(Stored data)
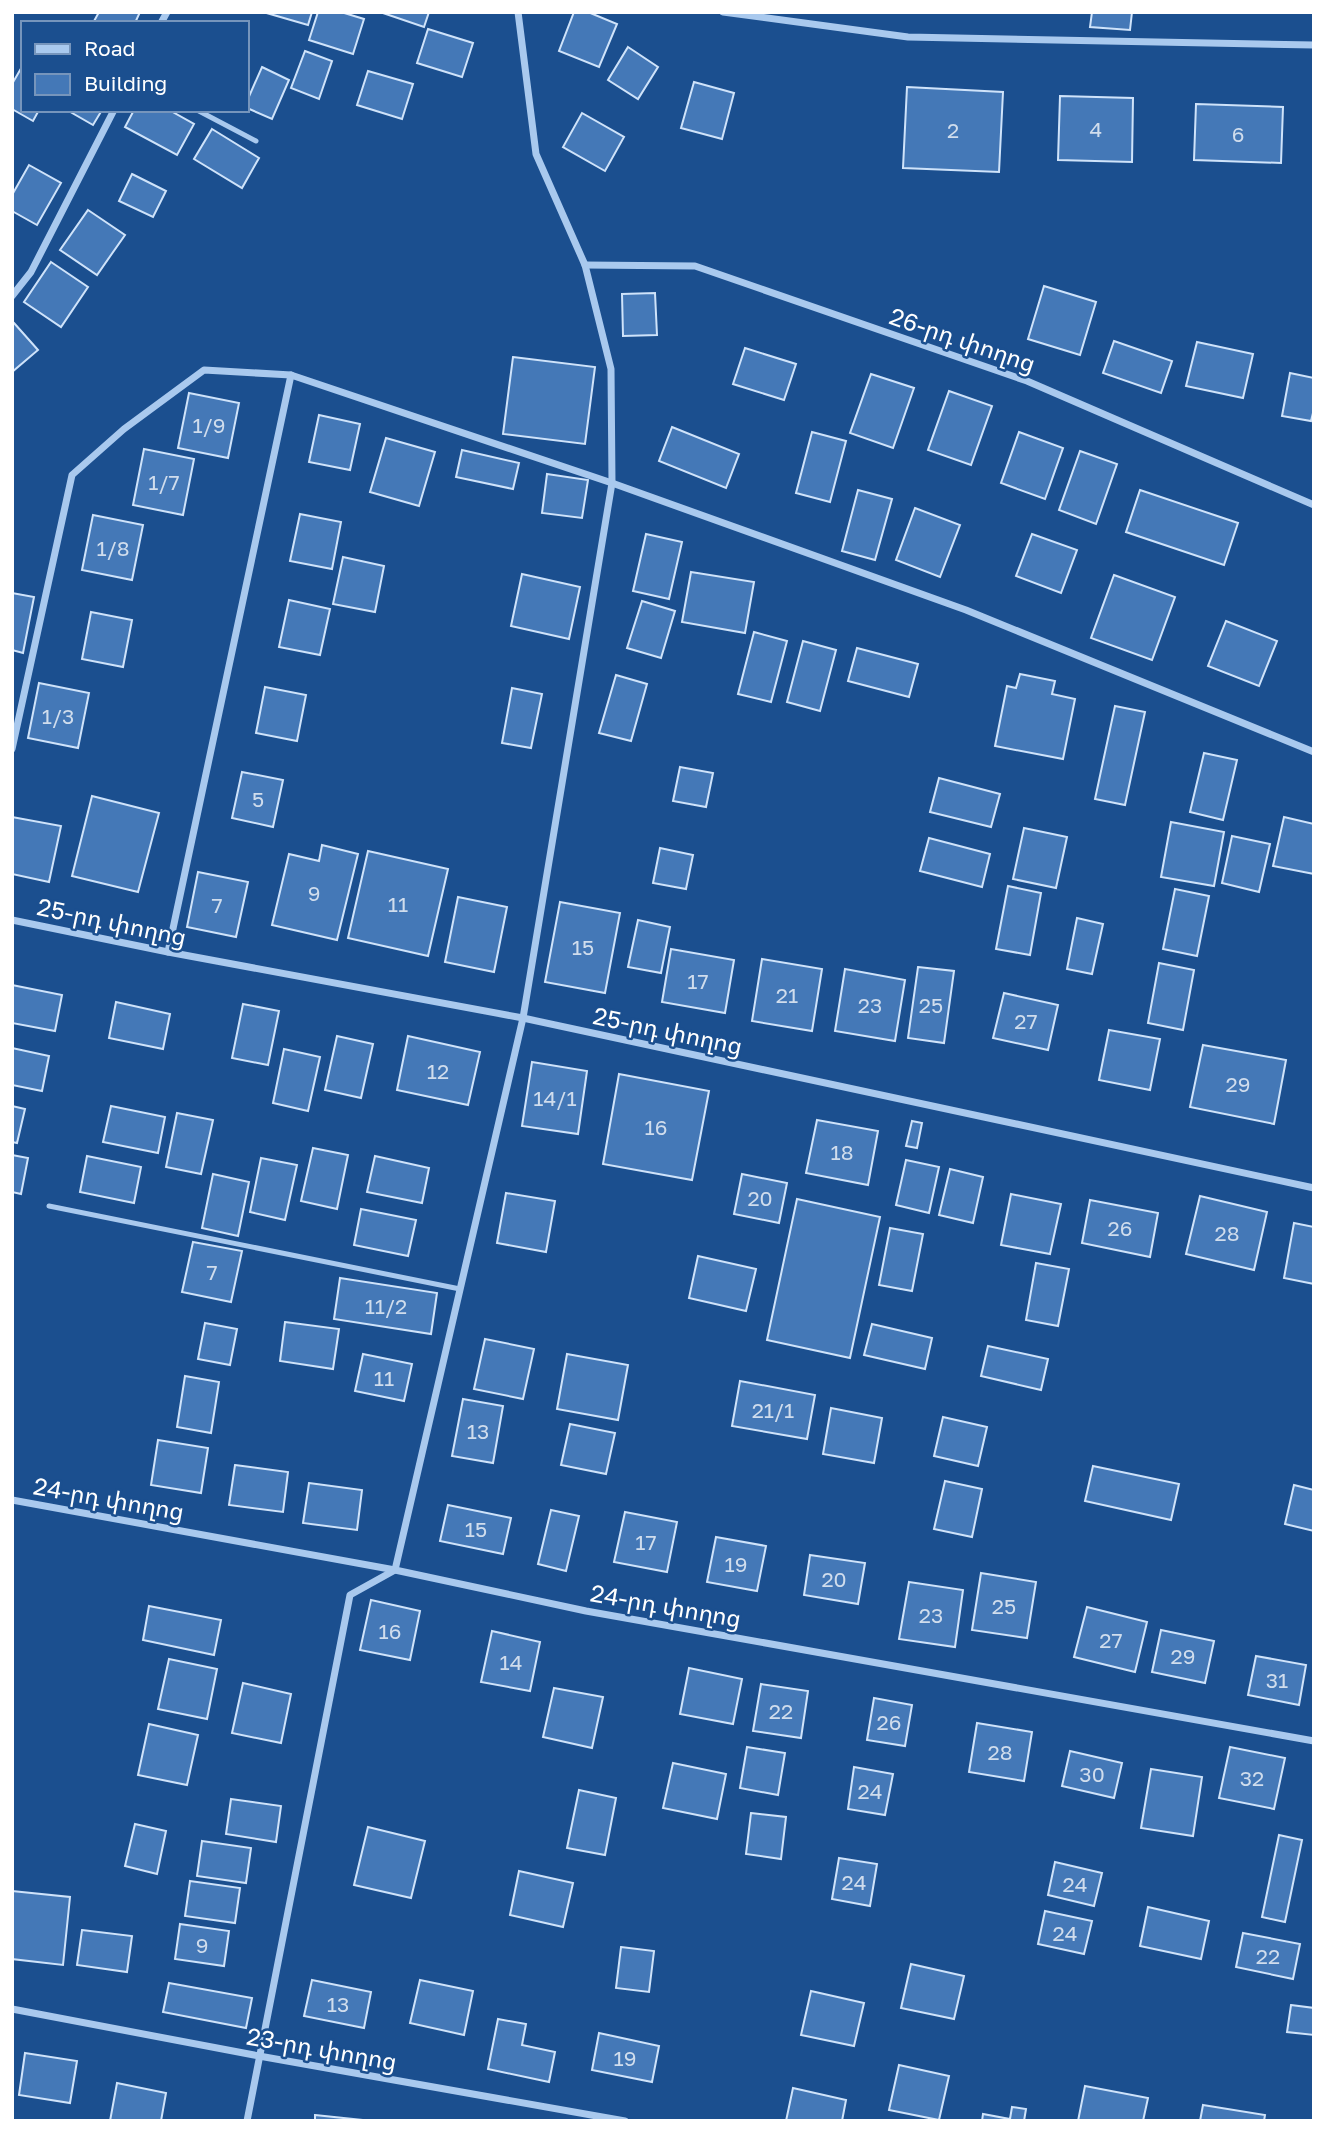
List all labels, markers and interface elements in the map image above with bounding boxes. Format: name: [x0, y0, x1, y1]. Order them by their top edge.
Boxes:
legend: [21, 21, 248, 112]
text: Road: [84, 35, 135, 61]
text: Building: [84, 70, 167, 96]
house number: 4: [1090, 116, 1102, 142]
house number: 2: [947, 117, 959, 143]
house number: 6: [1232, 121, 1244, 147]
street label: 26-րդ փողոց: [886, 300, 1040, 378]
house number: 1/9: [193, 412, 225, 438]
house number: 1/7: [148, 469, 180, 495]
house number: 1/8: [96, 535, 130, 561]
house number: 1/3: [42, 703, 74, 729]
house number: 5: [252, 786, 264, 812]
house number: 9: [308, 880, 320, 906]
street label: 25-րդ փողոց: [35, 891, 189, 952]
house number: 11: [388, 891, 408, 917]
house number: 7: [211, 892, 223, 918]
house number: 15: [572, 934, 594, 960]
house number: 17: [687, 968, 709, 994]
house number: 21: [776, 982, 798, 1008]
house number: 23: [858, 992, 882, 1018]
house number: 25: [919, 992, 943, 1018]
street label: 25-րդ փողոց: [591, 1000, 745, 1061]
house number: 27: [1014, 1008, 1038, 1034]
house number: 12: [427, 1058, 449, 1084]
house number: 29: [1226, 1071, 1250, 1097]
house number: 14/1: [533, 1085, 577, 1111]
house number: 16: [645, 1114, 667, 1140]
house number: 18: [831, 1139, 854, 1165]
house number: 20: [747, 1185, 773, 1211]
house number: 26: [1108, 1215, 1132, 1241]
house number: 28: [1215, 1220, 1240, 1246]
house number: 7: [206, 1259, 218, 1285]
house number: 11/2: [365, 1293, 407, 1319]
house number: 11: [374, 1365, 394, 1391]
house number: 21/1: [752, 1397, 794, 1423]
house number: 13: [467, 1418, 489, 1444]
street label: 24-րդ փողոց: [31, 1470, 187, 1527]
house number: 15: [465, 1516, 487, 1542]
house number: 17: [635, 1529, 657, 1555]
house number: 19: [725, 1551, 747, 1577]
house number: 20: [821, 1566, 847, 1592]
street label: 24-րդ փողոց: [588, 1577, 744, 1634]
house number: 25: [992, 1593, 1016, 1619]
house number: 23: [919, 1602, 943, 1628]
house number: 16: [379, 1618, 401, 1644]
house number: 27: [1099, 1627, 1123, 1653]
house number: 29: [1171, 1643, 1195, 1669]
house number: 14: [500, 1649, 523, 1675]
house number: 31: [1266, 1667, 1288, 1693]
house number: 22: [769, 1698, 793, 1724]
house number: 26: [877, 1709, 901, 1735]
house number: 28: [988, 1739, 1013, 1765]
house number: 30: [1079, 1761, 1105, 1787]
house number: 32: [1240, 1765, 1264, 1791]
house number: 24: [858, 1778, 883, 1804]
house number: 24: [842, 1869, 867, 1895]
house number: 24: [1063, 1871, 1088, 1897]
house number: 24: [1053, 1920, 1078, 1946]
house number: 9: [196, 1932, 208, 1958]
house number: 22: [1256, 1943, 1280, 1969]
house number: 13: [327, 1991, 349, 2017]
street label: 23-րդ փողոց: [244, 2021, 399, 2076]
house number: 19: [614, 2045, 636, 2071]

§ YOUR INSTRUCTIONS: I'd like the entries above repeated exactly, but without any of their pictures.

§ OUTPUT OF THE EXERCISE:
List all labels, markers and interface elements in the map image above with bounding boxes. Format: name: [x0, y0, x1, y1]. Order them by their top edge.
Boxes:
legend: [21, 21, 248, 112]
text: Road: [84, 35, 135, 61]
text: Building: [84, 70, 167, 96]
house number: 4: [1090, 116, 1102, 142]
house number: 2: [947, 117, 959, 143]
house number: 6: [1232, 121, 1244, 147]
street label: 26-րդ փողոց: [886, 300, 1040, 378]
house number: 1/9: [193, 412, 225, 438]
house number: 1/7: [148, 469, 180, 495]
house number: 1/8: [96, 535, 130, 561]
house number: 1/3: [42, 703, 74, 729]
house number: 5: [252, 786, 264, 812]
house number: 9: [308, 880, 320, 906]
street label: 25-րդ փողոց: [35, 891, 189, 952]
house number: 11: [388, 891, 408, 917]
house number: 7: [211, 892, 223, 918]
house number: 15: [572, 934, 594, 960]
house number: 17: [687, 968, 709, 994]
house number: 21: [776, 982, 798, 1008]
house number: 23: [858, 992, 882, 1018]
house number: 25: [919, 992, 943, 1018]
street label: 25-րդ փողոց: [591, 1000, 745, 1061]
house number: 27: [1014, 1008, 1038, 1034]
house number: 12: [427, 1058, 449, 1084]
house number: 29: [1226, 1071, 1250, 1097]
house number: 14/1: [533, 1085, 577, 1111]
house number: 16: [645, 1114, 667, 1140]
house number: 18: [831, 1139, 854, 1165]
house number: 20: [747, 1185, 773, 1211]
house number: 26: [1108, 1215, 1132, 1241]
house number: 28: [1215, 1220, 1240, 1246]
house number: 7: [206, 1259, 218, 1285]
house number: 11/2: [365, 1293, 407, 1319]
house number: 11: [374, 1365, 394, 1391]
house number: 21/1: [752, 1397, 794, 1423]
house number: 13: [467, 1418, 489, 1444]
street label: 24-րդ փողոց: [31, 1470, 187, 1527]
house number: 15: [465, 1516, 487, 1542]
house number: 17: [635, 1529, 657, 1555]
house number: 19: [725, 1551, 747, 1577]
house number: 20: [821, 1566, 847, 1592]
street label: 24-րդ փողոց: [588, 1577, 744, 1634]
house number: 25: [992, 1593, 1016, 1619]
house number: 23: [919, 1602, 943, 1628]
house number: 16: [379, 1618, 401, 1644]
house number: 27: [1099, 1627, 1123, 1653]
house number: 29: [1171, 1643, 1195, 1669]
house number: 14: [500, 1649, 523, 1675]
house number: 31: [1266, 1667, 1288, 1693]
house number: 22: [769, 1698, 793, 1724]
house number: 26: [877, 1709, 901, 1735]
house number: 28: [988, 1739, 1013, 1765]
house number: 30: [1079, 1761, 1105, 1787]
house number: 32: [1240, 1765, 1264, 1791]
house number: 24: [858, 1778, 883, 1804]
house number: 24: [842, 1869, 867, 1895]
house number: 24: [1063, 1871, 1088, 1897]
house number: 24: [1053, 1920, 1078, 1946]
house number: 9: [196, 1932, 208, 1958]
house number: 22: [1256, 1943, 1280, 1969]
house number: 13: [327, 1991, 349, 2017]
street label: 23-րդ փողոց: [244, 2021, 399, 2076]
house number: 19: [614, 2045, 636, 2071]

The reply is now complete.